I.Paiement de la satisfaction équitable et mesures individuelles
a) Détails de la satisfaction équitable
Dommage matériel
Dommage moral
Frais & dépens
Total
4 400 EUR
500 EUR
4 900 EUR
Payé le 02/10/2008
b) Mesures individuelles
La requête introduite devant la Cour suprême de la République autonome d’Adjarie était toujours pendante devant cette juridiction lorsque la Cour européenne a rendu son arrêt. A la suite de la réforme judiciaire commencée en 2005, la Cour suprême a cessé de fonctionner et la requête du requérant a été attribué à la Cour de la ville de Batoumi. La Cour de la ville de Batoumi a rendu son arrêt le 20 janvier 2010. Aucun recours n’a été introduit dans le délai légal contre cette décision qui est donc devenue définitive.
En outre, la Cour de la ville de Batoumi a tenté de reprendre l’examen de la requête introduite devant elle, en octobre 2000, par le requérant, mais n’a pu poursuivre la procédure faute de pouvoir trouver le requérant, en dépit des efforts consentis à cette fin. La Cour a toutefois indiqué qu’elle examinerait ce recours si le requérant devait se manifester.

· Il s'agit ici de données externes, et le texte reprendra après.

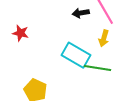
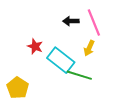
red star: (21, 33) -> (35, 46), moved

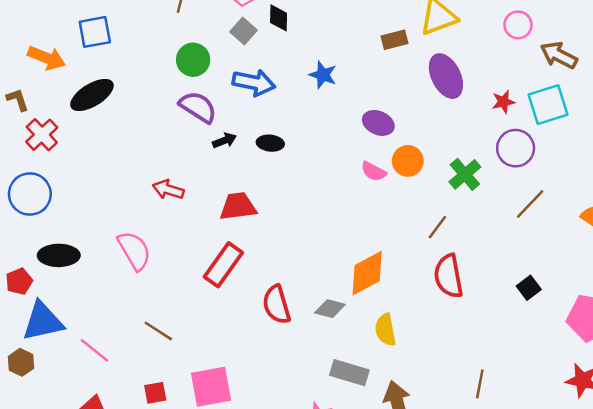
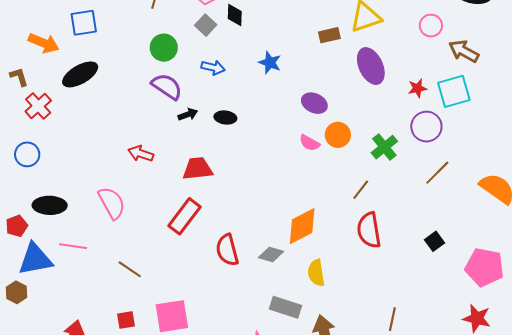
blue arrow: (254, 83) -> (213, 68), size x0.7
blue circle: (30, 194) -> (27, 154), size x0.7
pink line: (94, 350) -> (73, 246), moved, turned -32

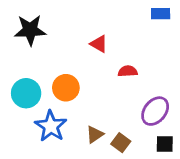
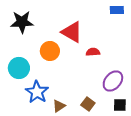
red triangle: (99, 44) -> (72, 32), size x1.6
orange circle: (66, 88) -> (50, 51), moved
brown triangle: (95, 134) -> (59, 106), moved

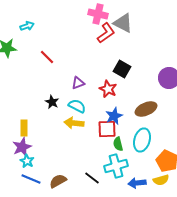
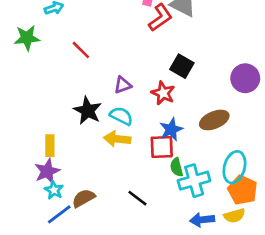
black star: (52, 102) -> (88, 111), size x1.5
cyan ellipse: (142, 140) -> (234, 167), moved
cyan cross: (116, 166) -> (194, 181), moved
black line: (92, 178) -> (137, 198), moved
blue line: (31, 179) -> (59, 214), turned -60
brown semicircle: (58, 181) -> (84, 198), moved

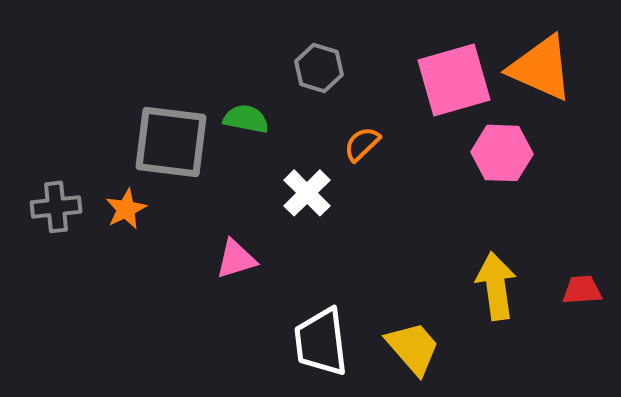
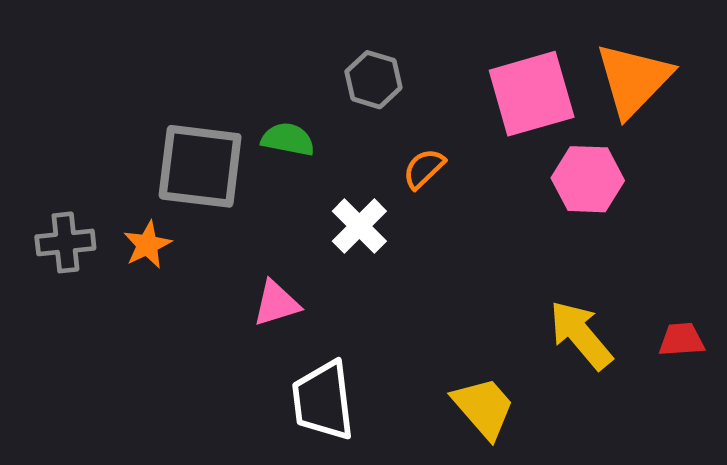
orange triangle: (541, 68) -> (633, 80), turned 50
yellow arrow: (496, 286) -> (581, 335), turned -32
white trapezoid: (321, 342) -> (323, 401), moved

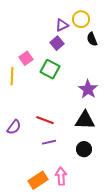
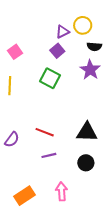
black semicircle: (92, 39) -> (94, 47), turned -64
pink square: (26, 58) -> (15, 52), moved
purple star: (88, 89) -> (90, 70), moved
orange rectangle: (38, 180) -> (25, 196), moved

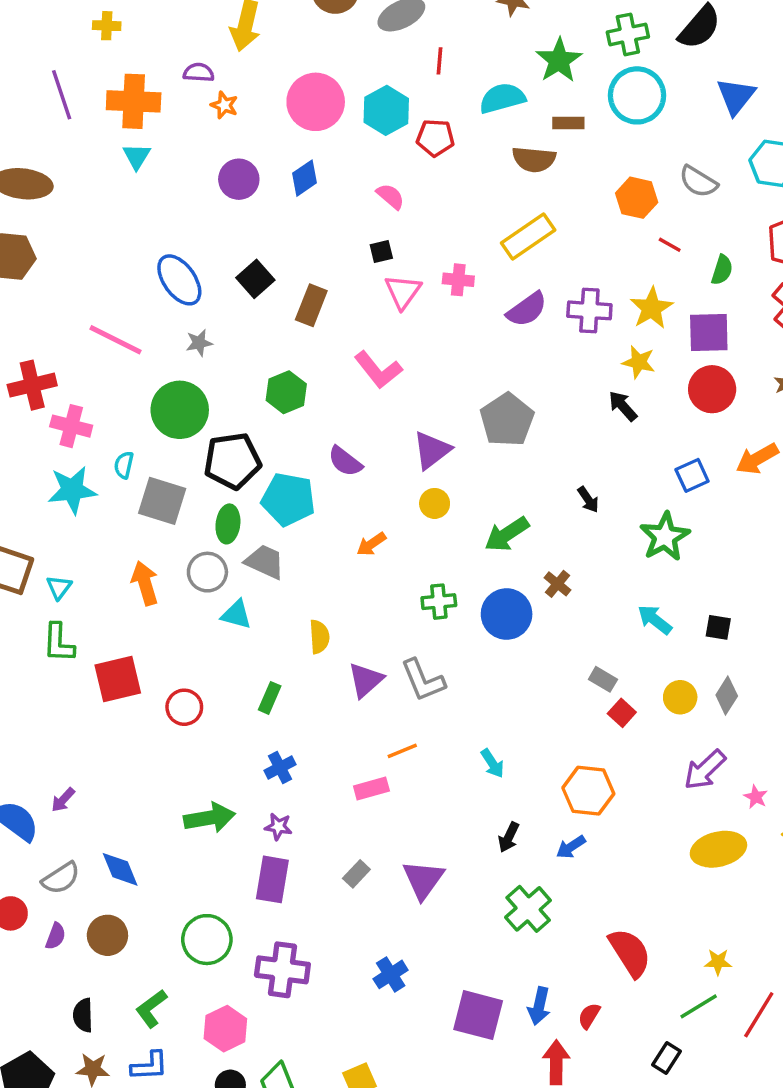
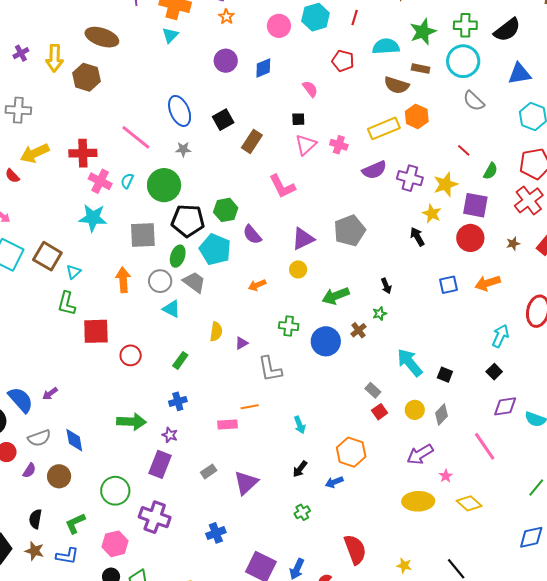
blue triangle: (736, 96) -> (519, 74), turned 30
pink circle: (316, 102) -> (279, 26), size x0.7
cyan hexagon: (386, 110) -> (316, 17), moved
gray semicircle: (698, 182) -> (474, 101), moved
orange hexagon: (637, 198) -> (417, 116), moved
green hexagon: (286, 392) -> (226, 210), moved
cyan semicircle: (124, 465) -> (127, 181), moved
gray square: (162, 501) -> (143, 235), turned -32
green star: (665, 537) -> (380, 314), moved, size x0.5
cyan arrow: (655, 620) -> (410, 362), size x1.4
purple triangle: (366, 680) -> (242, 343), moved, size x0.6
green cross: (528, 909) -> (302, 512), size x0.6

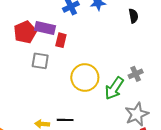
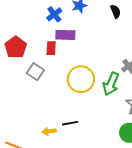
purple rectangle: (45, 28) -> (65, 35), moved
gray square: (40, 61) -> (35, 72), turned 36

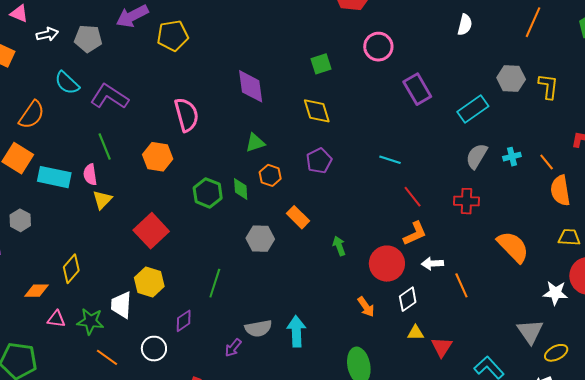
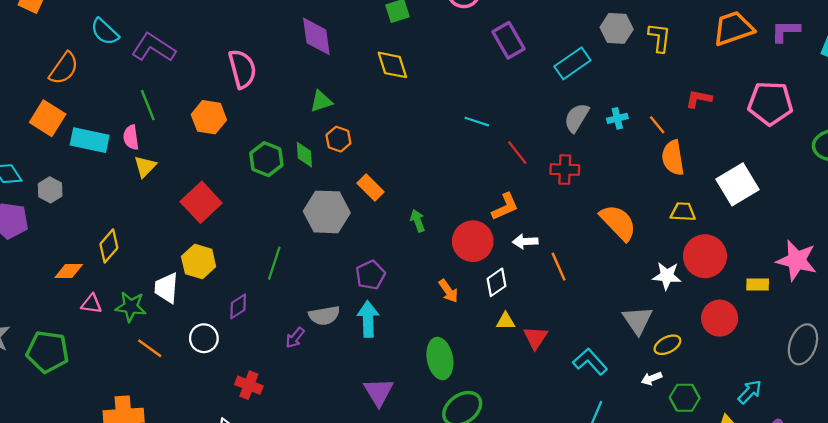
purple pentagon: (319, 161) -> (370, 275), moved
red line: (413, 197) -> (517, 153), moved
gray hexagon: (260, 239) -> (327, 212), size x1.4

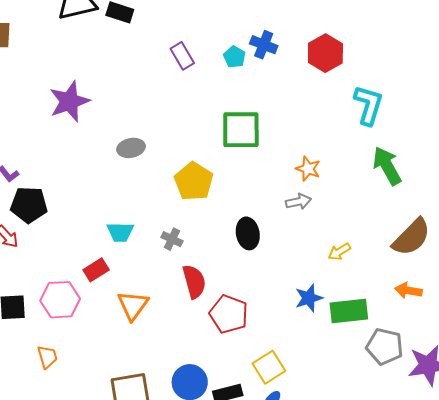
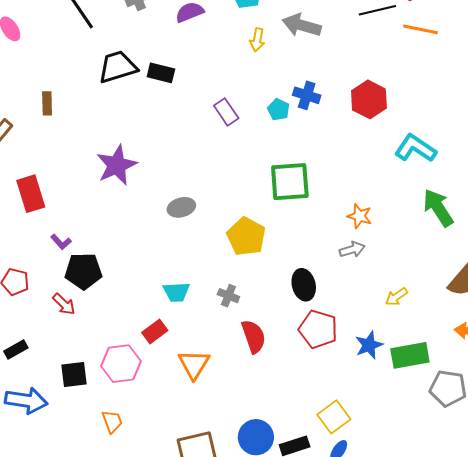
cyan L-shape: (368, 105) -> (415, 148), turned -69
red pentagon: (229, 314) -> (318, 329), moved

En conséquence, aucune autre mesure individuelle n’a été considérée nécessaire par le Comité des Ministres.
II.Mesures générales
L’arrêt de la Cour européenne a été traduit en géorgien et publié au Journal officiel nº 4 du 14/01/2009.
L’arrêt Kidzinidzé figure également dans la revue « Les arrêts de la Cour européenne des droits de l’homme contre la Géorgie », ouvrage publié en 2010 par le Centre des droits de l’homme de la Cour suprême de Géorgie. Cet ouvrage rassemble les arrêts rendus par la Cour européenne des droits de l’homme contre la Géorgie entre 2004 et 2010 et a été distribué aux juridictions internes.
III.Conclusions de l’Etat défendeur
Le gouvernement estime qu’aucune mesure individuelle spécifique n’est requise au-delà de celles exposées, que les mesures générales prises vont prévenir des violations semblables et que la Géorgie a par conséquent rempli ses obligations en vertu de l’article 46, paragraphe 1, de la Convention.
[1] Adoptée par le Comité des Ministres le 14 septembre 2011 lors de la 1120e réunion des Délégués des Ministres.